Katie Gollop appears in Court of Appeal case concerning below-knee amputation
9th August 2014
The son, and primary carer, of an 83 year old woman who suffered from a number of medical problems including Type I diabetes, objected to his mother’s left leg being amputated below the knee.
She was suffering from a diabetic foot: her toes and forefoot were gangrenous and necrotic and had been infested with maggots at the time of her admission to hospital three months previously. It was only a matter of time before she became antibiotic resistant.
Her treating doctors considered that she was at risk of septicaemia and death if the gangrenous, dead tissue was not removed and that amputation below the knee offered her the best chance of a good quality of life. They also considered that she lacked capacity to make a decision about surgery and given the son’s objection, the Trust applied to the Court of Protection for declarations about capacity and surgery.

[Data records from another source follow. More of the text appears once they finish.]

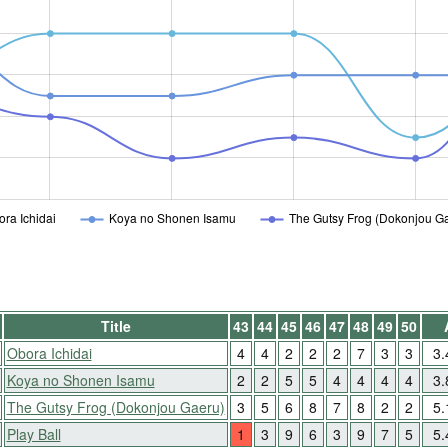
ra Ichidai
Koya no Shonen Isamu
The Gutsy Frog (Dokonjou G
Title
43
44
45
46
47
48
49
50
Obora Ichidai
4
4
2
2
2
7
3
3
3
Koya no Shonen Isamu
2
2
5
5
4
4
4
4
3
The Gutsy Frog (Dokonjou Gaeru)
3
5
6
8
7
8
2
2
5
Play Ball
1
3
9
6
3
9
7
5
5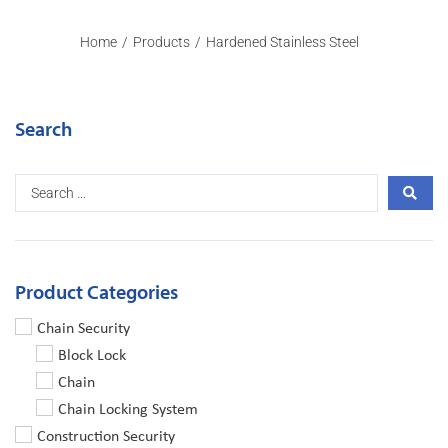
Home
/
Products
/
Hardened Stainless Steel
Search
Product Categories
Chain Security
Block Lock
Chain
Chain Locking System
Construction Security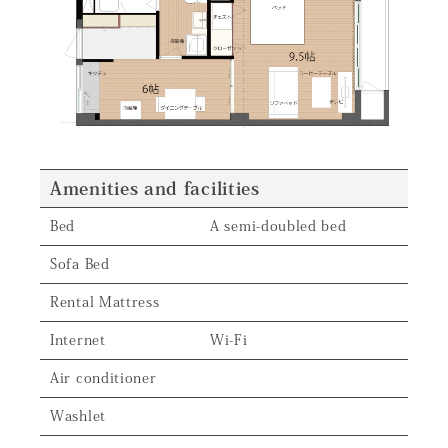
Amenities and facilities
Bed
A semi-doubled bed
Sofa Bed
Rental Mattress
Internet
Wi-Fi
Air conditioner
Washlet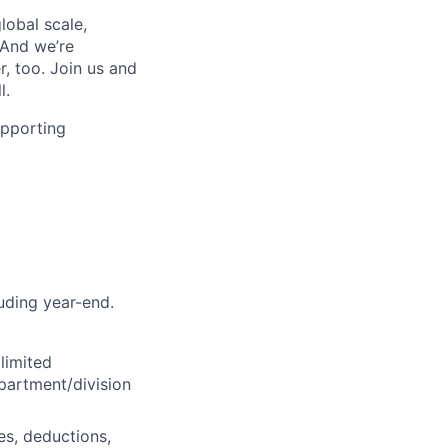
lobal scale,
 And we’re
, too. Join us and
l.
upporting
luding year-end.
limited
partment/division
es, deductions,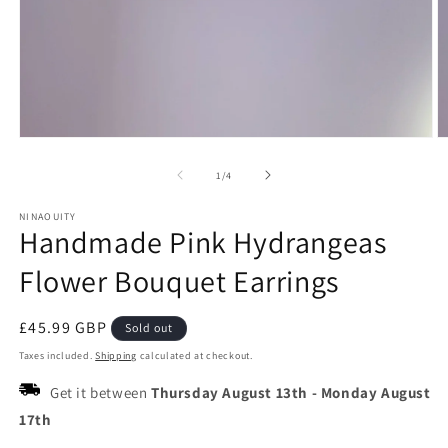
Open
O
media
m
1
2
of
1
/
4
in
in
modal
m
NINAOUITY
Handmade Pink Hydrangeas
Flower Bouquet Earrings
Regular
£45.99 GBP
Sold out
price
Taxes included.
Shipping
calculated at checkout.
Get it between
Thursday August 13th
-
Monday August
17th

A report was obtained from an independent expert and Mrs. Justice King cleared her busy diary so that the case could be heard. The son, treating surgeon, nurses and independent mental capacity advocate and independent expert were all present and the mother was represented by counsel acting through the Official Solicitor. In the course of the day’s hearing, a consultant psychiatrist and Mirpuri translator visited the mother in hospital and undertook a further capacity assessment; the psychiatrist’s evidence was then telephoned to the court within an hour of him making his assessment.
In an extempore judgement, the Judge decided that the evidence was all one way and that it was overwhelmingly in the patient’s best interest that she have the long proposed surgery. She also decided that the patient lacked capacity.
His solicitors and counsel having indicated that they would not be filing an appeal against the decision, the son, acting as a litigant in person, went to the Court of Appeal. The appeal was heard eight days after the first instance hearing and about 24 hours before the amputation was scheduled to take place. The son was not present in court at 10.30 when the hearing commenced and it became apparent that he had not realised that the Court of Appeal sat in London. The Court therefore adjourned until 2pm when his evidence could be heard by video link. Having listened to the son repeat his personal view that his mother had capacity and that below knee amputation was unnecessary, the Court of Appeal dismissed his application for permission to appeal and reaffirmed the declarations allowing the operation to take place which it did uneventfully.
The decision serves as a reminder of the careful and anxious thought that that the Court of Protection and appellate courts put into all medical treatment cases even those that, unusually, are obvious and not finely balanced. It also underlines the speed with which the court system can and does respond when time is of the essence and the vital part played by technology and a modern approach to evidence taking.